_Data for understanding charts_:
___

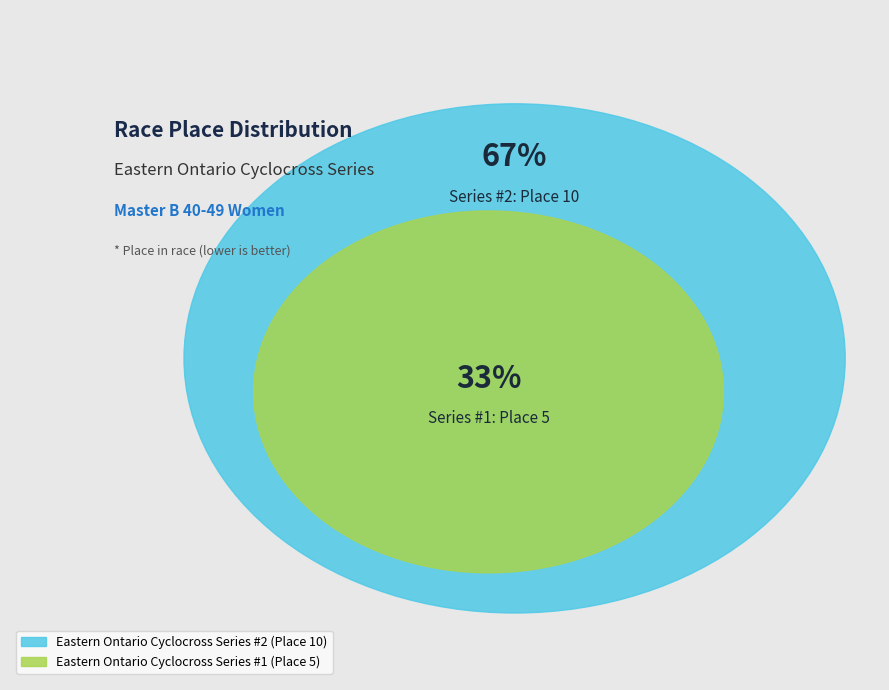

What is the majority slice?

Eastern Ontario Cyclocross Series #2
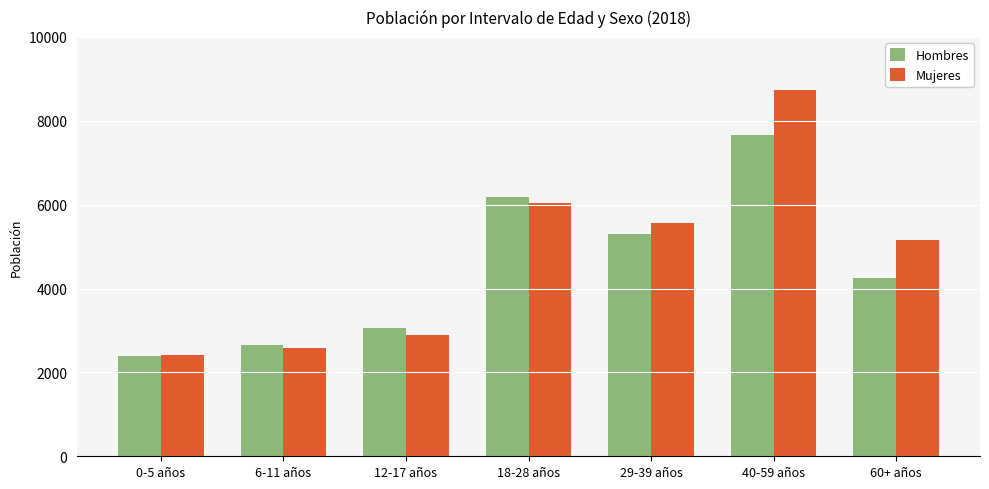

At which category is the sum across all series the highest?

40-59 años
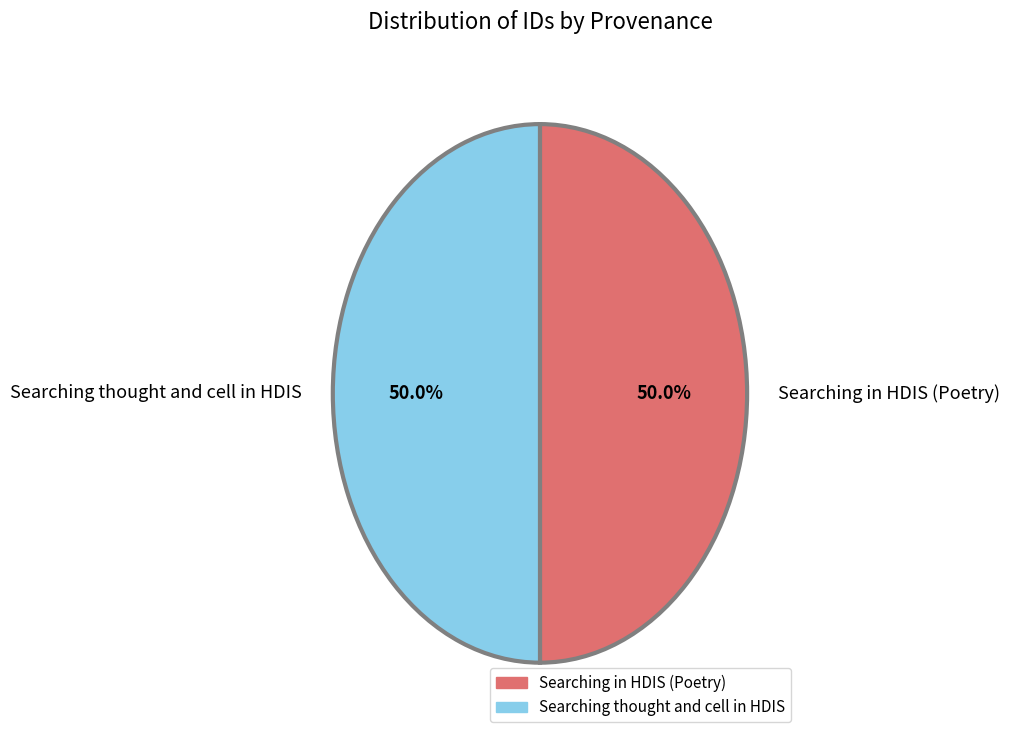

Approximately how many times larger is the value at Searching in HDIS (Poetry) compared to Searching thought and cell in HDIS?

1.0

___

_WORK REQUEST_: Write out all of the records above again word for word, leaving the pictures out.

_EXERCISE ANSWER_:
What is the majority slice?

Eastern Ontario Cyclocross Series #2

At which category is the sum across all series the highest?

40-59 años

Approximately how many times larger is the value at Searching in HDIS (Poetry) compared to Searching thought and cell in HDIS?

1.0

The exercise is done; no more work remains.